##### Given information #####
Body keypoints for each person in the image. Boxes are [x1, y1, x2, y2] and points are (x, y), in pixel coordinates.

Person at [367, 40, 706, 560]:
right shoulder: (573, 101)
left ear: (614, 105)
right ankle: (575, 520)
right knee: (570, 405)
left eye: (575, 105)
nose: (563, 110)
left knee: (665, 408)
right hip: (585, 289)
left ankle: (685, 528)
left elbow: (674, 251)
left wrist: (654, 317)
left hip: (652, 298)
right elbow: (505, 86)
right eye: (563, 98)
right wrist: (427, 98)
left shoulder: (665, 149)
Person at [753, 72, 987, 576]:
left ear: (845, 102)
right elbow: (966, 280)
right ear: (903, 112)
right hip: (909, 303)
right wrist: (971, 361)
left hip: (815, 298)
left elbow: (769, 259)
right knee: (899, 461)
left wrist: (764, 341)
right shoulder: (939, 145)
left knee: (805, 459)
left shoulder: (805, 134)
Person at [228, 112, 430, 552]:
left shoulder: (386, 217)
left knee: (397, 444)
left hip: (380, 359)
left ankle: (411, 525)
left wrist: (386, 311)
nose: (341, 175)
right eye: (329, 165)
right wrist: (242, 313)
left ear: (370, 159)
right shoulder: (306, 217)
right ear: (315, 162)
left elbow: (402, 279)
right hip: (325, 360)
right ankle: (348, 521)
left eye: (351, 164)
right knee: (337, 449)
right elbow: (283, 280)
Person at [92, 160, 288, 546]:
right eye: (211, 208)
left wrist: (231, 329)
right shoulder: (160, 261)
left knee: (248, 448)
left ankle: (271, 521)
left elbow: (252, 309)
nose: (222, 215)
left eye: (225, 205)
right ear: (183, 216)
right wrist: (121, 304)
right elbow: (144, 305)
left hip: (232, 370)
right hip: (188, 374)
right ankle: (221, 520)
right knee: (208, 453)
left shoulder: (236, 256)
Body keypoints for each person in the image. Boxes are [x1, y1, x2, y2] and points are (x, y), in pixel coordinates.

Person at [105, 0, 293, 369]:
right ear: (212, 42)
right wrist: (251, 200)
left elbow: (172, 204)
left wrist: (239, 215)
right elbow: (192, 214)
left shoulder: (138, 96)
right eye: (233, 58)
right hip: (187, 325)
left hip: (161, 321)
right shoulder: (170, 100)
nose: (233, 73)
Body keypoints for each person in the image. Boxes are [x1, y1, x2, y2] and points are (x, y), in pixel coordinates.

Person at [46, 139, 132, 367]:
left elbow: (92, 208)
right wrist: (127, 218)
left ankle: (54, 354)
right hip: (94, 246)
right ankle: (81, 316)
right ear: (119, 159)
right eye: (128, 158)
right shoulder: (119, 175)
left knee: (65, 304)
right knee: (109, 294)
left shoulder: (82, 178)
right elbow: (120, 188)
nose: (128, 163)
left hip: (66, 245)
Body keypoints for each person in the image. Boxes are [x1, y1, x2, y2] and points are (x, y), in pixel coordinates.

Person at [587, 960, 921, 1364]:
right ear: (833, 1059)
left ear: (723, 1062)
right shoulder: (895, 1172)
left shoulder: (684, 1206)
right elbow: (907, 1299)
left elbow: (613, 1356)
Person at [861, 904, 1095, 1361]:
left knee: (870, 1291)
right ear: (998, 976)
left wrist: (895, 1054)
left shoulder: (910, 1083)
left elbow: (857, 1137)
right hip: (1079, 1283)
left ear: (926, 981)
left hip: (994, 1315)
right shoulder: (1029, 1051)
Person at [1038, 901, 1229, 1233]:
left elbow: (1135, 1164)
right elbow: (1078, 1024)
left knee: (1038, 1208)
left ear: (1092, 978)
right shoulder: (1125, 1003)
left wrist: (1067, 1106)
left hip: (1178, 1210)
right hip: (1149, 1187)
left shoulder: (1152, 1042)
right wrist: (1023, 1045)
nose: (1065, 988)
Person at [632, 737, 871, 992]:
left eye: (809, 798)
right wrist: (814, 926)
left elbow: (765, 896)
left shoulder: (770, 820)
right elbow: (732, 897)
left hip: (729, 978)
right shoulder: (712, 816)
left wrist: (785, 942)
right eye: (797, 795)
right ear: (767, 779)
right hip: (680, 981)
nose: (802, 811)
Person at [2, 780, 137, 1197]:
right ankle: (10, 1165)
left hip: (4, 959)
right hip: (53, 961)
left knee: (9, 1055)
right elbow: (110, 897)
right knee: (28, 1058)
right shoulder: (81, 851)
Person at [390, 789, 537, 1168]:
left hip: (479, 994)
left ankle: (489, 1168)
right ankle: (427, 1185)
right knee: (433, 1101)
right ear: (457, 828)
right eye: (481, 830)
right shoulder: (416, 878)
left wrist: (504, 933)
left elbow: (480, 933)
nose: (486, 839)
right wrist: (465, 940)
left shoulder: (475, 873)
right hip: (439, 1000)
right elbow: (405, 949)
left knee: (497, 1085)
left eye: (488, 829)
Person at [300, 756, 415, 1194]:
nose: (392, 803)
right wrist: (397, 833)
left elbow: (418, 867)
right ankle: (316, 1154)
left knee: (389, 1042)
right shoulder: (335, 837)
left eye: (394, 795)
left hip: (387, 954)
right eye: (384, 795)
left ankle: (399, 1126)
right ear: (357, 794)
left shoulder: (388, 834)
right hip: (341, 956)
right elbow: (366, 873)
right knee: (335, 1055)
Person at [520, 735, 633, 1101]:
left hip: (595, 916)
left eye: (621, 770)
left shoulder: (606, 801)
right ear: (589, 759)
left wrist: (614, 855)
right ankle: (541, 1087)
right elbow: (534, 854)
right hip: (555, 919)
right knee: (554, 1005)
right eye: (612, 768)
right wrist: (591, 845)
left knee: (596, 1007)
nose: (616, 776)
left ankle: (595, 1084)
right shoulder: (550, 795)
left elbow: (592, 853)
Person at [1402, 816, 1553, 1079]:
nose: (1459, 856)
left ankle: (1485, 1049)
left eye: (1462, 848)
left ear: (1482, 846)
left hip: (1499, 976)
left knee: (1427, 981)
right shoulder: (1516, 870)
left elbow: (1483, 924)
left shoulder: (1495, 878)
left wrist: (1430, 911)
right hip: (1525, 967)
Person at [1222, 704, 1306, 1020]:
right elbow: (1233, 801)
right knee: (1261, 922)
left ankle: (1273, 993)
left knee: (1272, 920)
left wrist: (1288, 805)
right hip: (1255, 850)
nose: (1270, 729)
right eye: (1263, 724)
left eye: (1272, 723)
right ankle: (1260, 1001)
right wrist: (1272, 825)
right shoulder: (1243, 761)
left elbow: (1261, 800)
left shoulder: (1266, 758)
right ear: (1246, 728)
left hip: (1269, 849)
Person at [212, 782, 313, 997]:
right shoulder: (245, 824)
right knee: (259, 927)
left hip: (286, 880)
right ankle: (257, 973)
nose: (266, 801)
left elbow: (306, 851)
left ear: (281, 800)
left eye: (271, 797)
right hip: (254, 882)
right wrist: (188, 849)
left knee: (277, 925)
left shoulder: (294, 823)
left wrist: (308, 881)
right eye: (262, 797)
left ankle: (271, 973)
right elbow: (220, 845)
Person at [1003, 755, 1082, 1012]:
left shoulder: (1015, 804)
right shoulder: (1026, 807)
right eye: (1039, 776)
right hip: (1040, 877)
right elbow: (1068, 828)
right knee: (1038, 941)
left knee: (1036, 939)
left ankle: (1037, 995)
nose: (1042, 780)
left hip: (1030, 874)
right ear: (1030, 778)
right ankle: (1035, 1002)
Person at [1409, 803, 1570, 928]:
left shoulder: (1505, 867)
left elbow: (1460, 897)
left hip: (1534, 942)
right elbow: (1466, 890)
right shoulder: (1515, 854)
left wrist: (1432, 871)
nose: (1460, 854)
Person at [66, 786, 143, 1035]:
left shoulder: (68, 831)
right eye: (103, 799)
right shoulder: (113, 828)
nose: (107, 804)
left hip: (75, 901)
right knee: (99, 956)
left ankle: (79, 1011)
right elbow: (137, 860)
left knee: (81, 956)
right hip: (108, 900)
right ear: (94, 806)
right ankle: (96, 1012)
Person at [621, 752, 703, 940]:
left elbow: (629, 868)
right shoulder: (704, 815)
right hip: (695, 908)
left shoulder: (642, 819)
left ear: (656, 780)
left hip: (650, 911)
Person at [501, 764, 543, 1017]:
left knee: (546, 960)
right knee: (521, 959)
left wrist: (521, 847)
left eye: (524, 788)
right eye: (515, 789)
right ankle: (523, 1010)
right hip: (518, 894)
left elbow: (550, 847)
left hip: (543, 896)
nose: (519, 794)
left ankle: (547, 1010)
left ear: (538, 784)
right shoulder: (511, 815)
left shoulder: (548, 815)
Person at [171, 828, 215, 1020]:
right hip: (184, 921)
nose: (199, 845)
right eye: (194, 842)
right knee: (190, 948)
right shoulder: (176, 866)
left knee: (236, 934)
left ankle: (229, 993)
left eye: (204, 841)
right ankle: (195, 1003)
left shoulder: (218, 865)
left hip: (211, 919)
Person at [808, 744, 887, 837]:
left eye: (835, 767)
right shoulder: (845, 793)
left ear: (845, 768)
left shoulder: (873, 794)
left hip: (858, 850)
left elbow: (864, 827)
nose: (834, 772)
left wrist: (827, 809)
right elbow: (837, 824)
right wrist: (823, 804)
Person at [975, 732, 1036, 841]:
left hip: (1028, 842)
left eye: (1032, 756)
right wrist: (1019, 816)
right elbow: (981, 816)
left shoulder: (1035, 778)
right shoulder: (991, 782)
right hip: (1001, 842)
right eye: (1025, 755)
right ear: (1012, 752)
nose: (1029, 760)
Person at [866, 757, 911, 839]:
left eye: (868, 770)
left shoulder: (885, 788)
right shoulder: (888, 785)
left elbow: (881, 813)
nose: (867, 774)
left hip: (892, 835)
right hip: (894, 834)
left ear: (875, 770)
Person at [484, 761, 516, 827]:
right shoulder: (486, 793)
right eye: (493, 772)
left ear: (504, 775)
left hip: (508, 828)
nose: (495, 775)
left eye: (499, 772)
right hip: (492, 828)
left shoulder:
#####
▶ **Problem to work on**
Your answer must be the data above, copied exactly from its first line through the line containing "right knee: (570, 405)", and nothing more.

▶ **Answer**
Body keypoints for each person in the image. Boxes are [x1, y1, x2, y2] and points are (x, y), in pixel coordinates.

Person at [367, 40, 706, 560]:
right shoulder: (573, 101)
left ear: (614, 105)
right ankle: (575, 520)
right knee: (570, 405)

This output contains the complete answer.